[Opening Data records section]

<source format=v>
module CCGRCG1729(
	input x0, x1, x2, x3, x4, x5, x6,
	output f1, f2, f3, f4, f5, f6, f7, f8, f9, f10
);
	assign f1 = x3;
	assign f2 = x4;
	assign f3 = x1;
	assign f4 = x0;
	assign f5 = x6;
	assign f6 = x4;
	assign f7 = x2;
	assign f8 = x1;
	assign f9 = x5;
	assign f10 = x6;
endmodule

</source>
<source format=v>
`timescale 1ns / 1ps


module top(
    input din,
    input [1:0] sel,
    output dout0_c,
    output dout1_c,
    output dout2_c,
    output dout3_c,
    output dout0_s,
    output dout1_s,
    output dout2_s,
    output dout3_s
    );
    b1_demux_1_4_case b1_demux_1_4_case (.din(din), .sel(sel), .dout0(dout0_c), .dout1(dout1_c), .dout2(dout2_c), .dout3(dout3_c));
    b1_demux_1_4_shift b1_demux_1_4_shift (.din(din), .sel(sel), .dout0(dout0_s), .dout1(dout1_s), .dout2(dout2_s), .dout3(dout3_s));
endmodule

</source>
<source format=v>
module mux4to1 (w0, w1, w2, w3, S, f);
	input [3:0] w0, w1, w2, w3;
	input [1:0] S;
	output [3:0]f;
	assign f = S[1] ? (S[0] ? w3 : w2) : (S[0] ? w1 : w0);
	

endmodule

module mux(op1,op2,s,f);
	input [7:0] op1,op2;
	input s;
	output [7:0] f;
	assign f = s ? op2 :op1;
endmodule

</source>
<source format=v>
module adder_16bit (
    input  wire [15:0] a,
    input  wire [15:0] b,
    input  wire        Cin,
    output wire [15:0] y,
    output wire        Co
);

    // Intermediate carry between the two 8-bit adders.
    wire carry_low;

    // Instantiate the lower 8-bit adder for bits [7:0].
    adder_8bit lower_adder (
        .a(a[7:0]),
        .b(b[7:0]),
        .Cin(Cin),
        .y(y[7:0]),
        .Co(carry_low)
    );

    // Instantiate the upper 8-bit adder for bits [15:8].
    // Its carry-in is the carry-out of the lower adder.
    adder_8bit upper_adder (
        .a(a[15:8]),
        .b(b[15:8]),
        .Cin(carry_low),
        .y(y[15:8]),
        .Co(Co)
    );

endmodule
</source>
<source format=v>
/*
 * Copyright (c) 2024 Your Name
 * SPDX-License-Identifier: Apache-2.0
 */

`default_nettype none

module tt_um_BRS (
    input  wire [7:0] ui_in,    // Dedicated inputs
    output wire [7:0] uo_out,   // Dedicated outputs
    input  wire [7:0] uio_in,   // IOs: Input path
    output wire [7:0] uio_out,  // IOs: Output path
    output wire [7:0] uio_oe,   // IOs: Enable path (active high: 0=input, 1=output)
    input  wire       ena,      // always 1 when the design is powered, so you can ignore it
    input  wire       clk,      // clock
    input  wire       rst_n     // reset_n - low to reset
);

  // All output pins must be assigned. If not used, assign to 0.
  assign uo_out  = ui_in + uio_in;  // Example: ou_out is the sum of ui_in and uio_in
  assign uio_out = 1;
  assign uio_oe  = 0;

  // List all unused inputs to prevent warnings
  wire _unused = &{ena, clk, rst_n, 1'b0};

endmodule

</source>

[Closing Data records section]
[Opening Data records section]

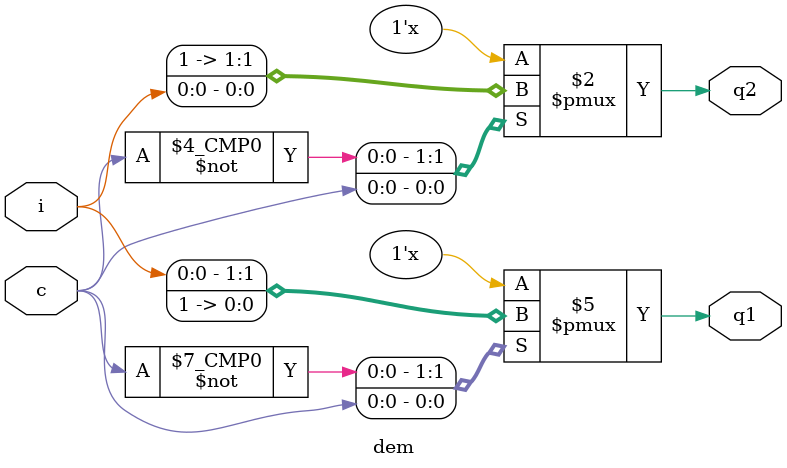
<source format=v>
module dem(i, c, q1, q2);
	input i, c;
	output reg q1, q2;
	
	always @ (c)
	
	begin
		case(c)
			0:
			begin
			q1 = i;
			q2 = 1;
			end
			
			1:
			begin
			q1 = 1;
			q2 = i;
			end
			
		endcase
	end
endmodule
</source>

[Closing Data records section]

* Instructions for the task *
Copy each line from the data that features the string "bits".

* Answer to the exercise *
    // Instantiate the lower 8-bit adder for bits [7:0].
    // Instantiate the upper 8-bit adder for bits [15:8].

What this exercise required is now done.